— START Page excerpt —

Orange Is the New Black

Moscow Mule
Season 1 Episode 8
Editor’s Rating 4 stars

Orange Is the New Black

Moscow Mule
Season 1 Episode 8
Editor’s Rating 4 stars
Photo: Eric Leibowitz for Netflix

In this episode, everyone is sick or at war.

Prison culture makes it easy for people to dislike Piper; on the outside, her privileged behavior would not only be tolerated but would probably be the norm. It’s only when she’s in close quarters with people who have had wildly different experiences that she’s able to manage her expectations. Or at least she would be, if she could stop feeling sorry for herself. But even that statement sounds unfair; in the past few episodes, Piper has been settling into her incarcerated reality a bit more, and in this episode her sadness feels heavier and more relatable.

Piper has made a powerful enemy in CO Healy. He is PISSED OFF, and wants to make it clear to Piper that their relationship is no longer friendly. He goes out of his way to get a copy of the New York Times featuring Larry’s article, only to toss it in the trash and pour hot coffee over it. Healy is basically acting like a scorned lover, performing vindictive little actions in order to make it clear that he’s over her.

Red is also at war, with Mendez. We learn in a flashback that Red was responsible for getting Neptune produce in prisons after suggesting to the owner that he look for a larger, recession-proof operation that would allow him to keep laundering money. Mendez is hell-bent on moving drugs into the prison via her kitchen, and is resorting to threats and scare tactics to get information from her crew on how to do it. He almost can’t wait to tell Red that one of her girls, Tricia, is in withdrawal, and blackmail her into helping the girl get through it without anyone from the prison catching on. Red is pretty good at the scorched earth (or “two strikes”) approach to life; rather than help Tricia, she boots her from the crew (using Nicky as the messenger) and makes an example of her. Tricia is sent to SEG with an extended sentence, and Caputo wonders how she’s just now going through withdrawal after being in prison for ten months. The jig is basically up, even though no one knows who to blame.

— END Page excerpt —
— START Dataset —

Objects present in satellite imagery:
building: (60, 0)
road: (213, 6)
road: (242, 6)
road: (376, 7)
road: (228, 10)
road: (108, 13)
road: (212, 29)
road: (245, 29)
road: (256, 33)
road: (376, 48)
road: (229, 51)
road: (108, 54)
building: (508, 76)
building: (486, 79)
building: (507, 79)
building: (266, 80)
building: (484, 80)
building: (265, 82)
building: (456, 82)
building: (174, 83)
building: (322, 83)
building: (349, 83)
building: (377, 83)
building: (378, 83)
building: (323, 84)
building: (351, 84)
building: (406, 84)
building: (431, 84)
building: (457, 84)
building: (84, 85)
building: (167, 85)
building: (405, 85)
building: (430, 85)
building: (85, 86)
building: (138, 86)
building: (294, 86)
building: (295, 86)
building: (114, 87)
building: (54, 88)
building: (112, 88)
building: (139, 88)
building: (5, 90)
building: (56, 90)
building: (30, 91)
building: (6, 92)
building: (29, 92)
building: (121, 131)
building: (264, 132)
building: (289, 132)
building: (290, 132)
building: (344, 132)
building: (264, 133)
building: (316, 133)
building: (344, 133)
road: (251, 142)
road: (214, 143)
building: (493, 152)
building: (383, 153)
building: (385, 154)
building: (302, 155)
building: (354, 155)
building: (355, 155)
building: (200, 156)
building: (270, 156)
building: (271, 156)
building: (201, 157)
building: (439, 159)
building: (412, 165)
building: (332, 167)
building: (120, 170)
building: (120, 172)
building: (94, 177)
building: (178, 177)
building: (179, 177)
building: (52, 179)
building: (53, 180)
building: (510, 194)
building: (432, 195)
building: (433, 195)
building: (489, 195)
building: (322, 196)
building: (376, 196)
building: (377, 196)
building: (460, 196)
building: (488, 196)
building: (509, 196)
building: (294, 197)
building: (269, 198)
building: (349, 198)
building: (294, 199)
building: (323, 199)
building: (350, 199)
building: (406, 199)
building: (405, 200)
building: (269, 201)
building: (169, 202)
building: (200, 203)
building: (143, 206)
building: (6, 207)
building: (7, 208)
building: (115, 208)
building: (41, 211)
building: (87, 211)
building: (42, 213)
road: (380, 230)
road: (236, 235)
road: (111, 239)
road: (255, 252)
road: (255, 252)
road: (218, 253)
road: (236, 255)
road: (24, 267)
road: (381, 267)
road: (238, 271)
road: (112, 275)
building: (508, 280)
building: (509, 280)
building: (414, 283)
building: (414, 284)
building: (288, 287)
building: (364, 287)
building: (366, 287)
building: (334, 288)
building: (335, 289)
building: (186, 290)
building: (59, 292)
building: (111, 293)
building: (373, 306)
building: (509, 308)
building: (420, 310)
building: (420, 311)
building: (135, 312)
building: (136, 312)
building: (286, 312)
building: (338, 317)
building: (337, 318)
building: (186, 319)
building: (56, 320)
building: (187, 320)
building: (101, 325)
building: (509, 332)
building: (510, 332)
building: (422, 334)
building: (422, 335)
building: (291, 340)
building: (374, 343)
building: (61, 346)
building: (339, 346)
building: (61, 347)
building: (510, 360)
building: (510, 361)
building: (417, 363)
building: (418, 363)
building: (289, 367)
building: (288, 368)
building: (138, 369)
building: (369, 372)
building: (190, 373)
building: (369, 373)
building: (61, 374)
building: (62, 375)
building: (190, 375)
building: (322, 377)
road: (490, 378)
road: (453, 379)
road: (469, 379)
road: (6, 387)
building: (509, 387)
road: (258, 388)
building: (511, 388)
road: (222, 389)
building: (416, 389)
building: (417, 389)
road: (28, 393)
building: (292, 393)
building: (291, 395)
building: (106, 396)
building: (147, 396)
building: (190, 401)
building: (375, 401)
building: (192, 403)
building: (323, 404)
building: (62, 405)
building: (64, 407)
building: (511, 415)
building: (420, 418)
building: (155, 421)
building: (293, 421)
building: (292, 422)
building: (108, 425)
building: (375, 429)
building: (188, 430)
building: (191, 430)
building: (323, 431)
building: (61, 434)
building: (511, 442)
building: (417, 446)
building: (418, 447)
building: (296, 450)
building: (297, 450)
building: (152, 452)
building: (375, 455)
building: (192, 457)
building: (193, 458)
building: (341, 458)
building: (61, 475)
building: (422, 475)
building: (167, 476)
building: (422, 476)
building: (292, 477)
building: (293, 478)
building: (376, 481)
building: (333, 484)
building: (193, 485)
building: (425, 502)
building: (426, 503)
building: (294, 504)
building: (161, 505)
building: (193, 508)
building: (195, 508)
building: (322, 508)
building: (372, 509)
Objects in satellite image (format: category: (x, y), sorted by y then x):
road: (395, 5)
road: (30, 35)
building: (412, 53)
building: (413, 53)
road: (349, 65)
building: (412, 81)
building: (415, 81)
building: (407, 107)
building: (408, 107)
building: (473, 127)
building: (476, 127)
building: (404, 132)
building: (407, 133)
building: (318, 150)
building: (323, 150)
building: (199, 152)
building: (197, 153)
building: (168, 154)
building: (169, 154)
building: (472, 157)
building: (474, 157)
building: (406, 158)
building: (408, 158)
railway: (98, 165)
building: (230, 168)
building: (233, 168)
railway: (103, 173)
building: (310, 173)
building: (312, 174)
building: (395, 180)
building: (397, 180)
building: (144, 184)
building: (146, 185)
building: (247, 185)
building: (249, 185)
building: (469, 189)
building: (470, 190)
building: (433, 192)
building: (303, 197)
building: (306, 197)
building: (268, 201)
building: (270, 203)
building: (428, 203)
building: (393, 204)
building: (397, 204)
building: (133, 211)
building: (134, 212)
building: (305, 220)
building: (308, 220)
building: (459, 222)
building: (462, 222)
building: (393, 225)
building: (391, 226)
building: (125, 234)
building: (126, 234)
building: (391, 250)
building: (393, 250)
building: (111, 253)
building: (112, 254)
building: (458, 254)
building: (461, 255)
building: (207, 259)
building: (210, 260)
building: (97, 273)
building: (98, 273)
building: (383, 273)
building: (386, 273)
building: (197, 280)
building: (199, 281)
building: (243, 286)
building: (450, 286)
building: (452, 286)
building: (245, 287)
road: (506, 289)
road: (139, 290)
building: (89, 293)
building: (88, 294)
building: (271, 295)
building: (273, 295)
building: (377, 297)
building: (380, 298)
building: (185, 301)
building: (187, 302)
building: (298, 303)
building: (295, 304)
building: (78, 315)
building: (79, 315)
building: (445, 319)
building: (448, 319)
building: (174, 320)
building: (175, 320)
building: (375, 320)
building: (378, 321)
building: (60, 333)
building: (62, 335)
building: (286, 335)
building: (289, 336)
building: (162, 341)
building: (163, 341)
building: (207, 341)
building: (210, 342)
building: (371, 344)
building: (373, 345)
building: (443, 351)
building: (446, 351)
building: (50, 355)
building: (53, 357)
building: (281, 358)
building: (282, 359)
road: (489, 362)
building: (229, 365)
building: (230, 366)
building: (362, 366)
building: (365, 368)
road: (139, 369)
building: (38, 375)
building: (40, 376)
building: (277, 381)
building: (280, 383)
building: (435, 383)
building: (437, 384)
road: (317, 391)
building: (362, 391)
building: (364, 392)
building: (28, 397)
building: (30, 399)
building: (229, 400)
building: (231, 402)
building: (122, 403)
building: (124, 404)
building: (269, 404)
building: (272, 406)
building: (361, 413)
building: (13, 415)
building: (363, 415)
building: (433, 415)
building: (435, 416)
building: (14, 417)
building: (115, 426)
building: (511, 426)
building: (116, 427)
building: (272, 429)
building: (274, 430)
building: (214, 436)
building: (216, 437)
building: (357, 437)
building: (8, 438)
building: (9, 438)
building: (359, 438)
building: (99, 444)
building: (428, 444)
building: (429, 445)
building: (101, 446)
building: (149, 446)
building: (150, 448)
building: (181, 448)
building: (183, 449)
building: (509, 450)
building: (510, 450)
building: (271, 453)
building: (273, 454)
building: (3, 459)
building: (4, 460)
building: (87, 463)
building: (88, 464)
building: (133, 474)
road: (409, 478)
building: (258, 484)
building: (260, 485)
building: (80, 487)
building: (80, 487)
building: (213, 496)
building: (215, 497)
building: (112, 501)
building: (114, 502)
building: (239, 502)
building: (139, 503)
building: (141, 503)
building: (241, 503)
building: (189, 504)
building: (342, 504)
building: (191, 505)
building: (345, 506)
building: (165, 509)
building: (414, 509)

— END Dataset —

Directives
(A) From the Orange Is the New Black episode recap, extract the passage from "In this episode, everyone" up to and including "and more relatable.".
(B) Name every character from the show who is mentioned by name in the Orange Is the New Black episode recap.
(C) Write what comes next in the Orange Is the New Black episode recap, starting right after its final sentence.

Results for each task
(A)
In this episode, everyone is sick or at war.

Prison culture makes it easy for people to dislike Piper; on the outside, her privileged behavior would not only be tolerated but would probably be the norm. It’s only when she’s in close quarters with people who have had wildly different experiences that she’s able to manage her expectations. Or at least she would be, if she could stop feeling sorry for herself. But even that statement sounds unfair; in the past few episodes, Piper has been settling into her incarcerated reality a bit more, and in this episode her sadness feels heavier and more relatable.

(B) Piper, Healy, Larry, Red, Mendez, Tricia, Nicky, Caputo

(C)
It’s interesting to watch Mendez do this tap dance; he’s always been a bit of a bastard, but the lighthearted goofiness behind most of his actions has been replaced with a real, deep anger. I was levitating above my couch with tension when he drove Lorna into the woods, not at all sure of what would happen next. Yael Stone (the actress who plays Lorna) deserves an armful of Emmys for this scene, eyes welling up with beefy tears and her face paralyzed with terror, certain that Mendez was about to sexually assault her. The inmates may starve each other out and threaten each other with violence, but the men running the Litch have a dangerous and unwieldy power.

Everyone seems to have the flu this week; Piper crafted face masks out of maxi pads and two hair ties for herself and a reluctant Miss Claudette, but everyone else is puking, sneezing, coughing, or, like Maria, in labor. It seemed weird that it took so long for them to even acknowledge that she was in labor, right? Her friends tried to help her with their homemade pregnancy advice (“Drink pineapple juice” and “Play with your nipples to get your hormones going; you gotta just twiddle them, you wanna try it?”), but she mostly walks around suffering through the pain. While in the middle of intense labor pains, she reads Daya and Aleida for filth, saying they fight like they’re in a telanovela and are a walking cautionary tale about NOT having kids. Their bickering is tempered by Daya’s illness, but they still trade barbs. I really love their dynamic — it feels real that Daya wouldn’t have much love for the mother who essentially left her to grow up on her own, or that Aleida is possibly not ever going to get over the fact that her daughter slept with her boyfriend, Cesar. Being in jail may force them to revisit the possibility of reconciliation more often than they would outside, but it’s good that there isn’t a clear healing happening between these two — let them have the friction for a bit.

Piper and Alex have a sort of healing, though, when she is sent to fix a broken dryer that Pennsatucky eventually locks Alex in. Alex uses the opportunity to remind Piper that she never takes responsibility for anything, and beg her not to leave when she threatens to go get help. They share some hard truths, but Luschek finds them and takes them to Healy’s office, where he mocks Piper again, asking if he, too, can write an article about her. As per usual, Healy is offended at the thought that she and Alex might have been having sex (which would be truly special through a locked machine), and sends them away with warnings.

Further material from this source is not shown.